I tried the CUDA Video Encoder introduced in CUDA 3.2 SDK, and it did work!
However, I don’t know how to How to play the .264 file outputted by CUDA Video Encoder, I tried lots of codes and players (FFMPEG, FFDSHOW, MPC, VLC…), these all failed to render it. And the CUDA SDK Decoder also couldn’t decode it correctly…
Won’t the output of the encoder API be the “naked” video stream? You will still need to embed the video into a suitable container format then write that out to disk. Most decoder libraries can’t detect the video format of a raw bitstream, and need metadata from the container to work out how to play the video.
The VLC (by the way VLC is not dependent on DirectShow in any way) is able to play elementary H.264 bitstreams. The stream has to begin with a SPS (sequence parameter set: 00 00 00 01 67 = startcode) followed by a PPS (picture parameter set: 00 00 00 01 68 = startcode) usually followed by a coded I slice (00 00 00 01 65 = startcode). Most encoders insert the SPS/PPS combination before an I frame. Some encoders use 00 00 00 01 27 as a start code for the SPS and 00 00 00 01 28 for the PPS. The SPS/PPS is needed to set up the decoder. It contains all required information like resolution and framerate.
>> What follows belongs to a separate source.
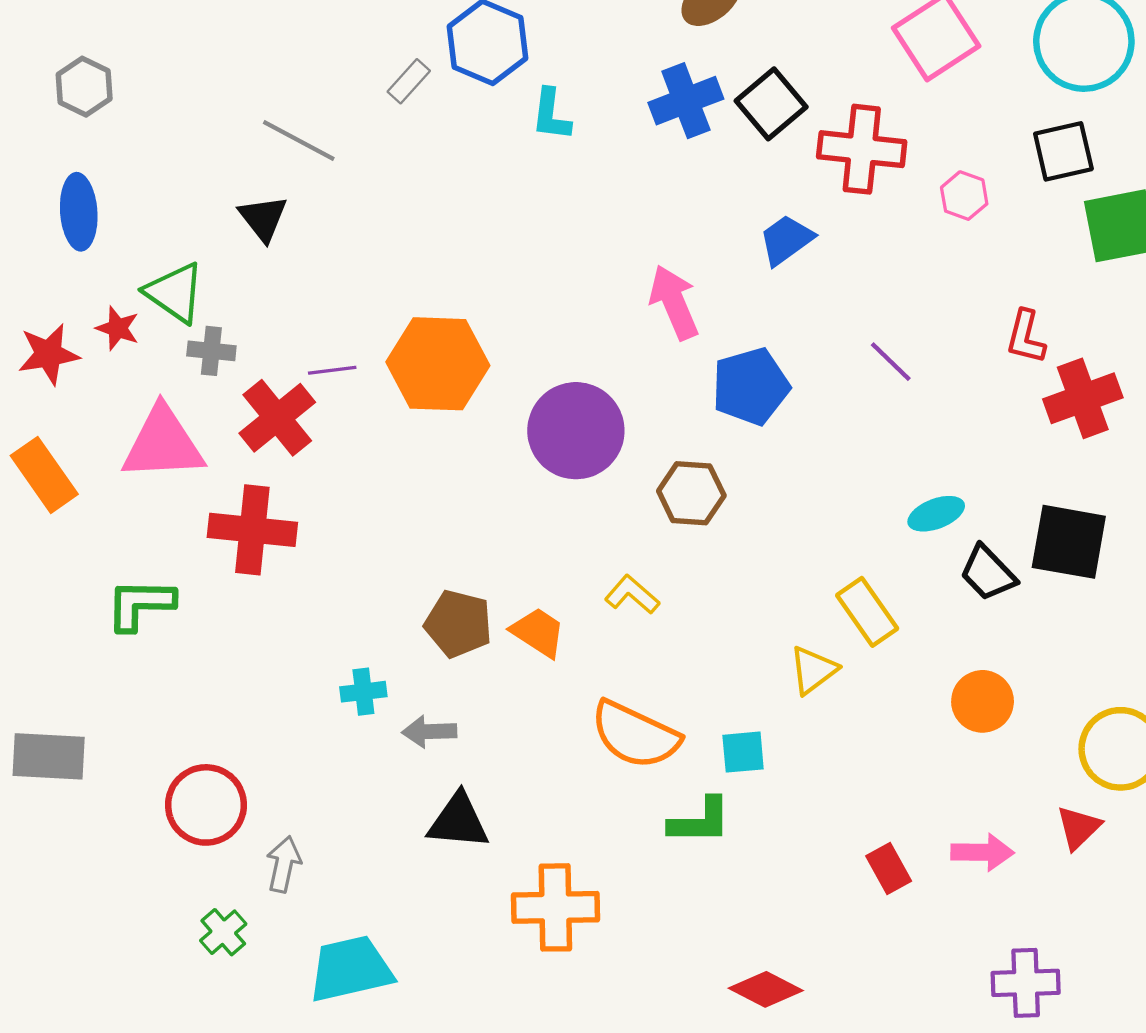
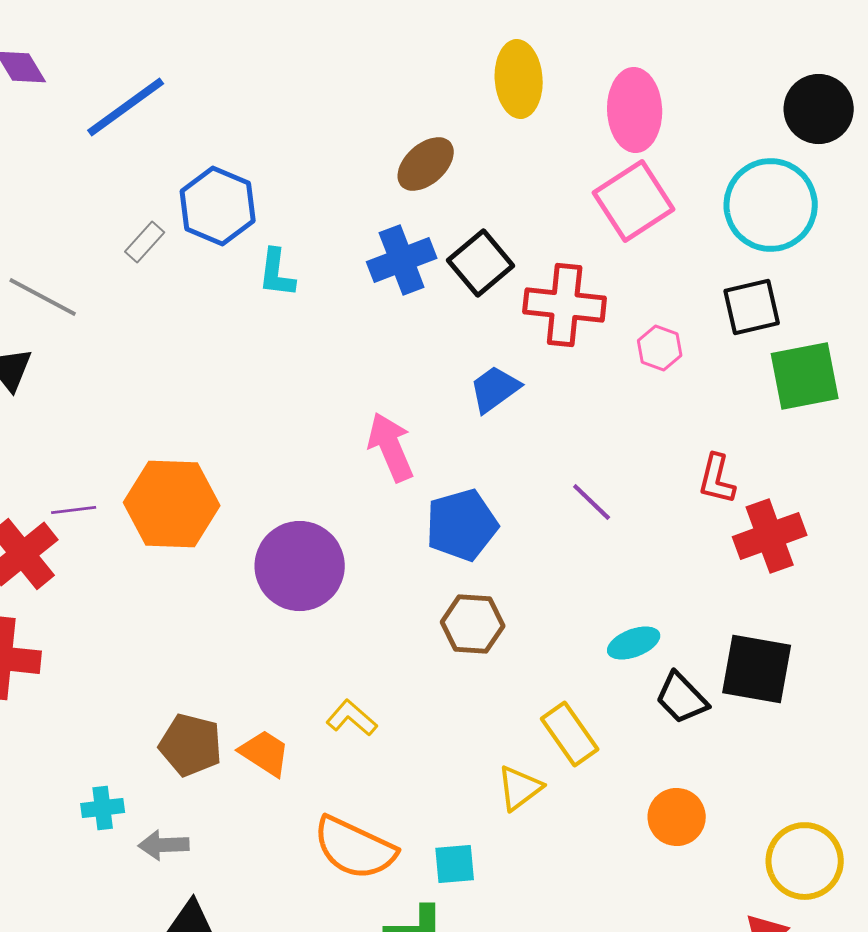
brown hexagon: (691, 493) -> (473, 624), moved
For the VLC I use the file extension *.h264. Alternatively you can use YAMB2 (Yamb » Yet Another MP4Box UI) to create a mp4 file that can also be played by the MPC HT (Media Player Classic - Home Theater). If YAMB can not multiplex a valid mp4 file than the bitstream is corrupt.
If you start recording in the middle of the bitstream try to find the first SPS header and cut off all bytes before. If you can not find a SPS header then something is wrong.
I was able to successfully write the bitstream into an AVI with the C API and to an mp4 file using the DirectShow filter (this only worked with the ATI MPEG Multiplexer).